Todd agreed to that plan. Ellen picked up a stack of bronze ingots to put into the association’s inventory since she was making the trip out to the inventory access anyway. Todd went over to see how Companion was doing on smelting bronze. The selkie was almost finished.
“I'll do the new ore next,” Companion said, with a wave at the pile of ore. This was a change of attitude for Companion. The selkie hated heat. He was reluctant to learn how to use the equipment. Companion almost seemed to be enjoying himself now. The smelter was more hands off than the glass furnace. The ingots flowed out the bottom instead of requiring the user to fish them out with the blowing tube.
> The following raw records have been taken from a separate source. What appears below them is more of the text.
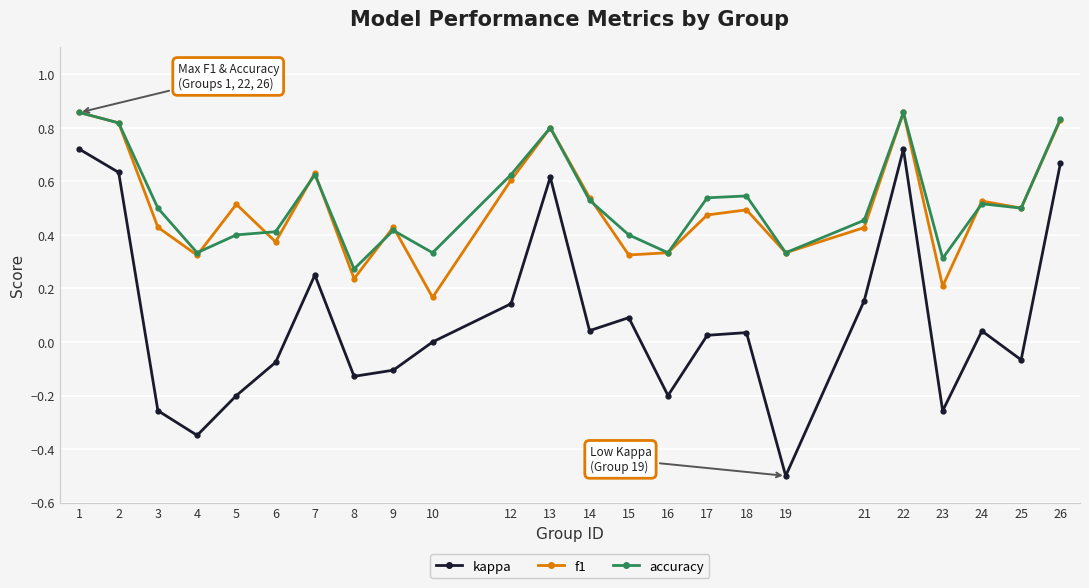

True or false: kappa has a value of -0.4 at 23.

False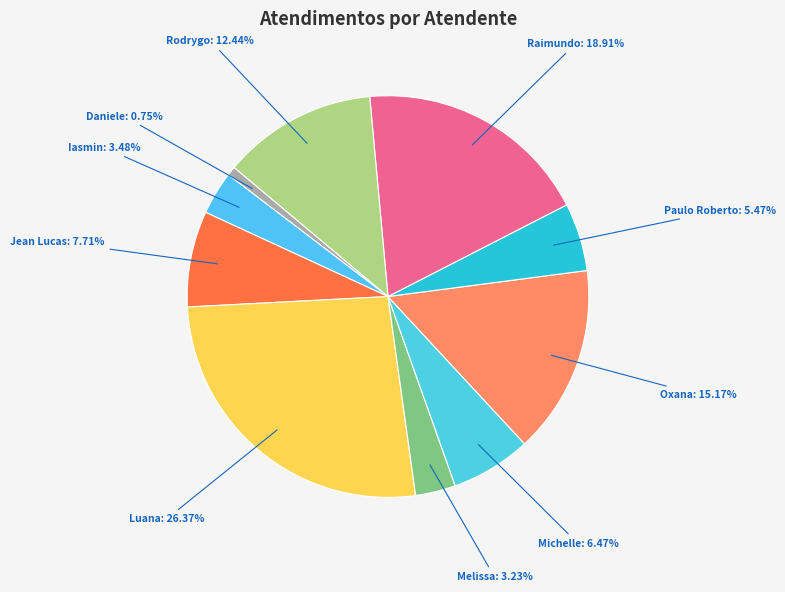

Is there any slice that represents more than half of the pie?

No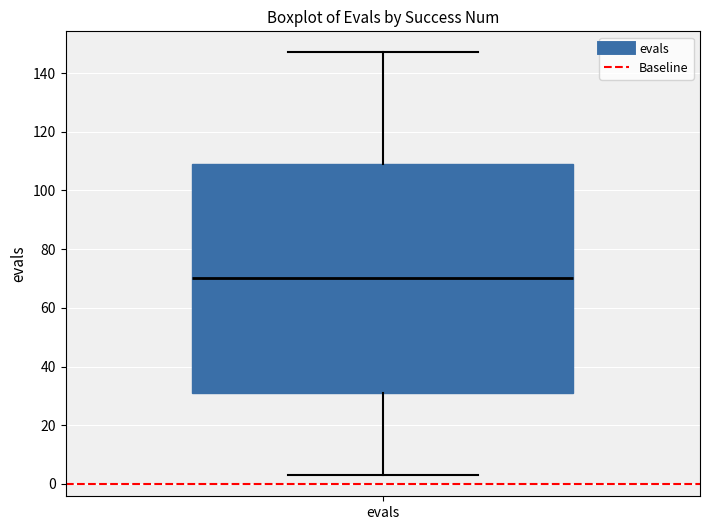

Where does the upper whisker of the box for evals end on the y-axis? The values are not printed on the chart, so give them approximately, as read against the axis.

148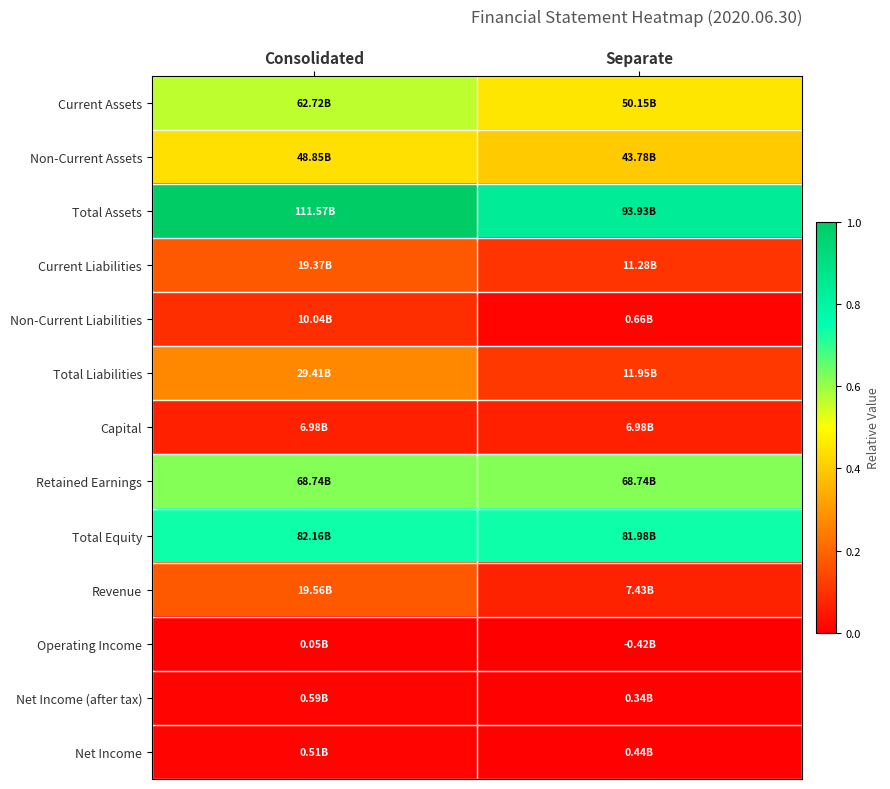

At Separate, list the series in order from smallest to largest.

Operating Income, Net Income (after tax), Net Income, Non-Current Liabilities, Capital, Revenue, Current Liabilities, Total Liabilities, Non-Current Assets, Current Assets, Retained Earnings, Total Equity, Total Assets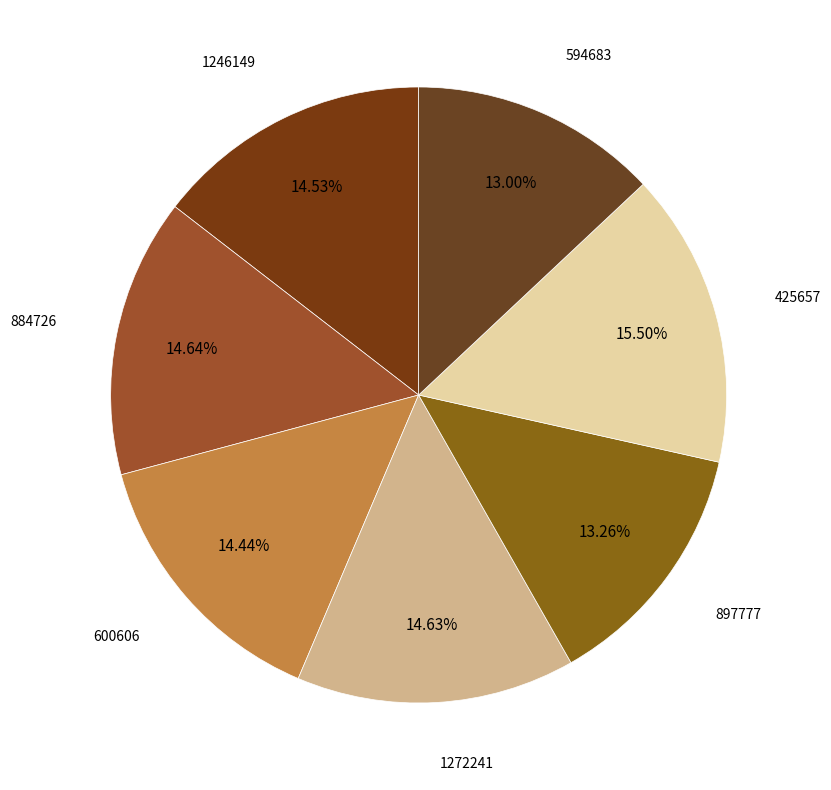

To the nearest percent, what is the combined percentage of 1246149 and 884726?

29%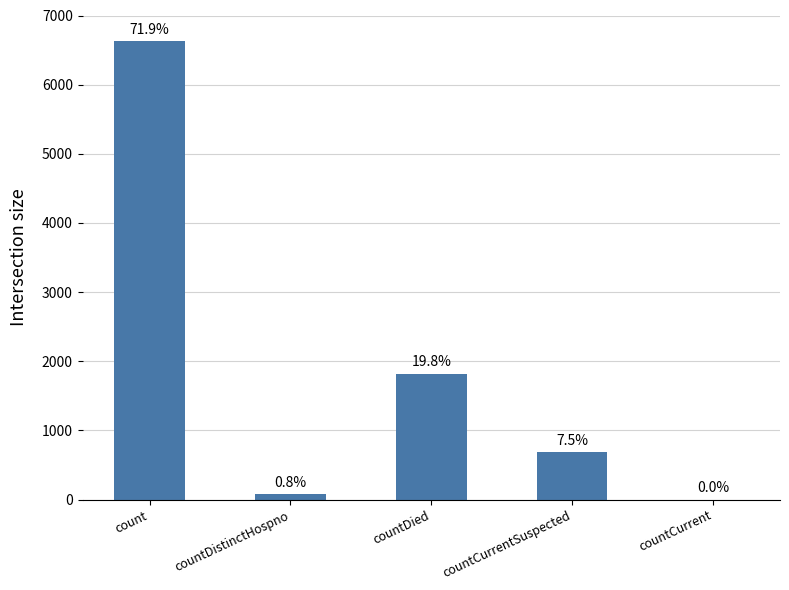

Rank the categories by value from highest to lowest.

count, countDied, countCurrentSuspected, countDistinctHospno, countCurrent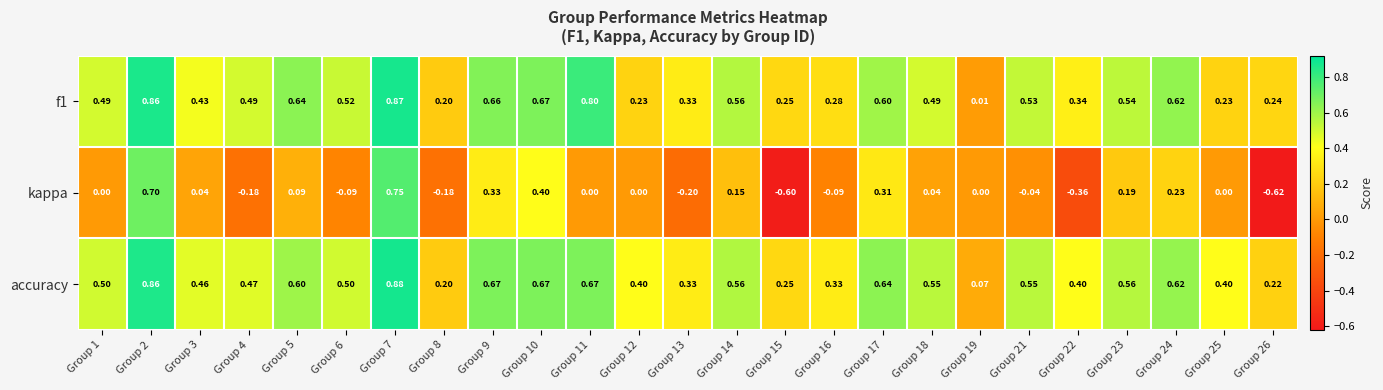

Is the value of kappa at Group 12 greater than the value of accuracy at Group 19?

No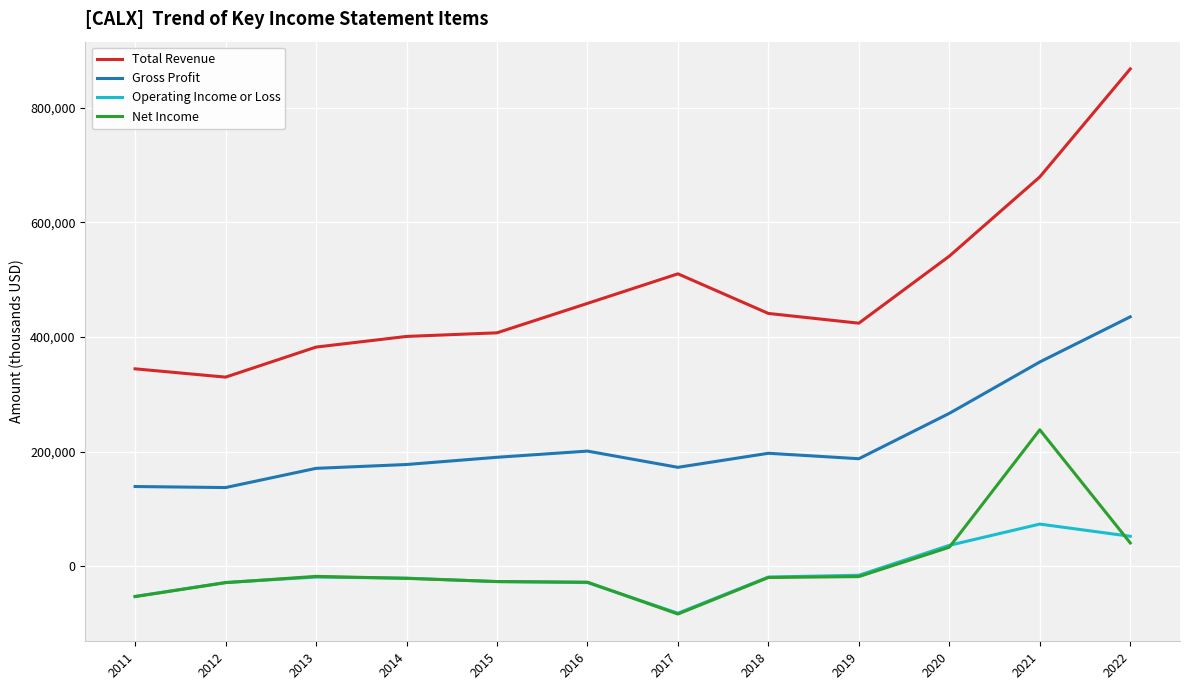

True or false: Gross Profit and Total Revenue cross at least once.

False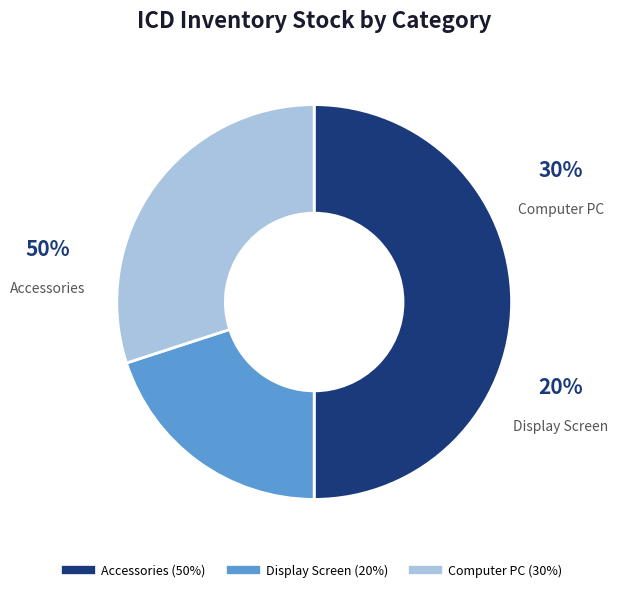

How many slices are in this pie chart?

3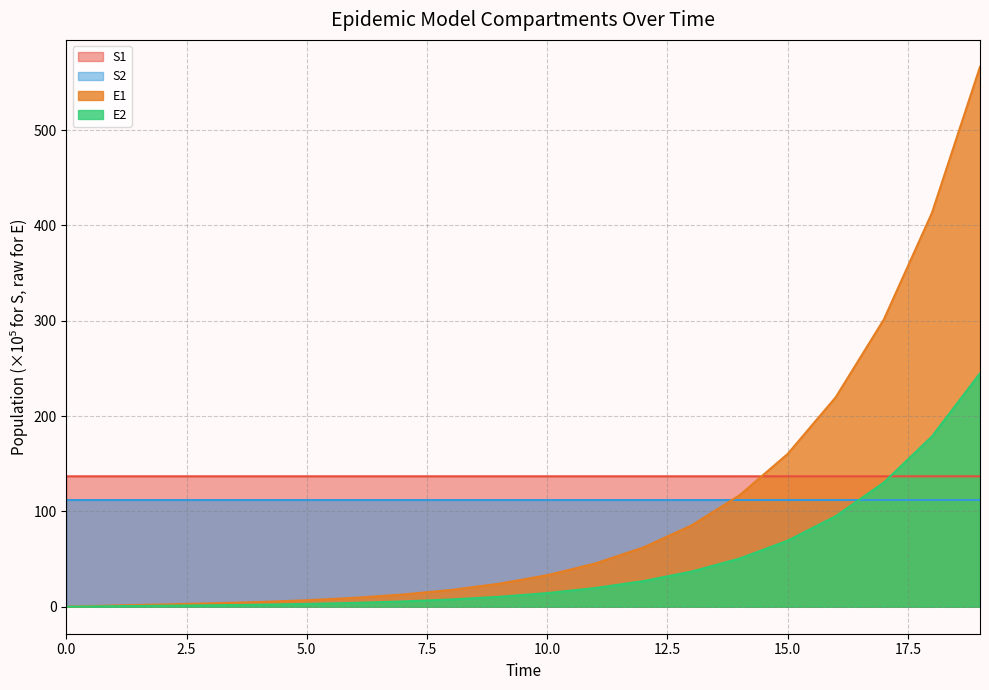

At which category does the chart reach its peak across all series?

19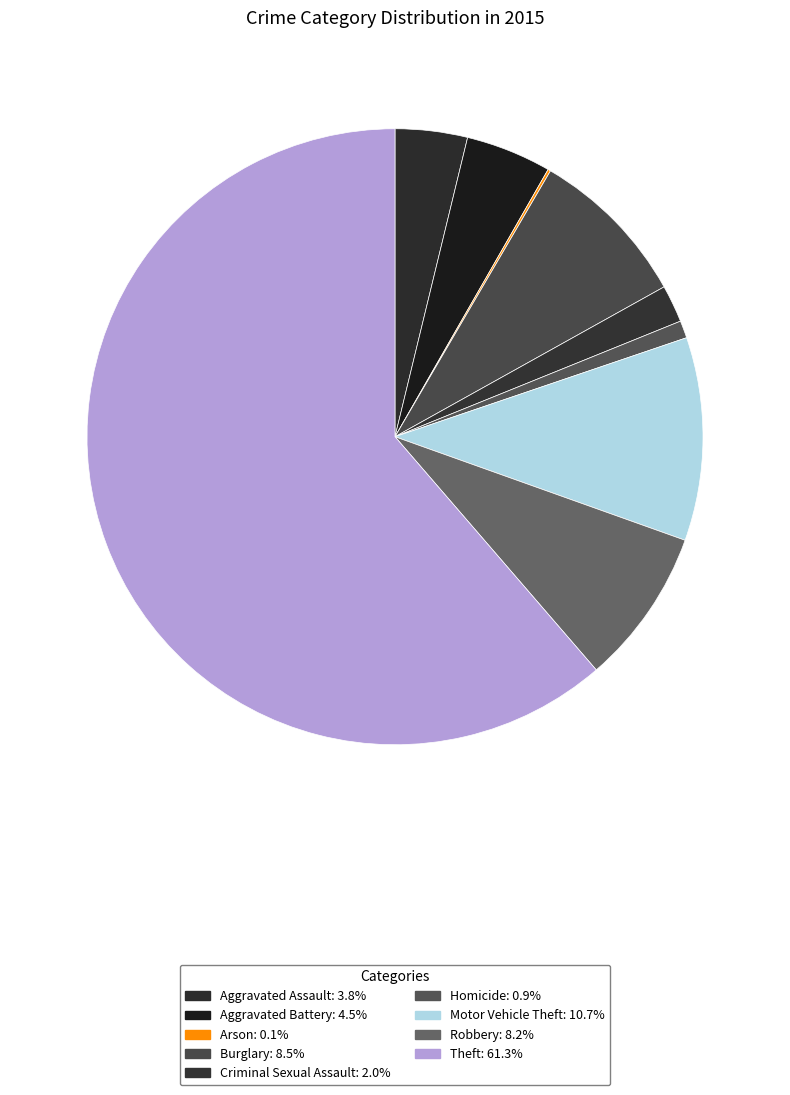

What percentage is the Burglary slice, to the nearest percent?

8%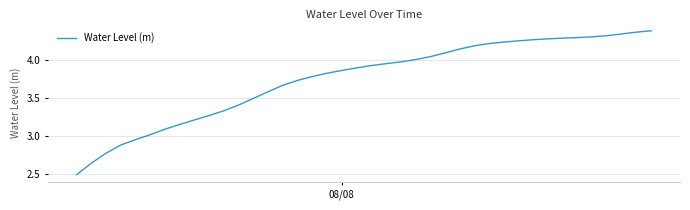

What is the minimum value shown in the chart?

2.5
Todd almost commented that Ellen tried to smelt the ore when they first got back and it didn’t work, when he had an idea. He remembered Grandmother telling him once that aluminum was smelted on Earth using electricity. They were discussing how Companion needed to use more magic from the three, four and five trees. All the metal smelting used the five or fire tree, which couldn’t hurt. Lightning was the four tree.
“When you do the ore replace the five in the smelter spells with four,” Todd suggested.
“Alright,” Companion responded. “It doesn’t take too long to learn new spells on these tools,” he observed. Todd agreed, although he suspected that was only because the non-crafters in the group were only learning the most basic of the crafting spells.
Todd went back to his glass furnace. He’d keep an eye on Companion and see if his suggestion worked. Todd didn't think the low tier smelting spells could do much damage to Companion at tier three. Companion was wearing his aluminum breastplate which would add protection. If Todd was wrong and the new spell did something bad, he would heal the selkie.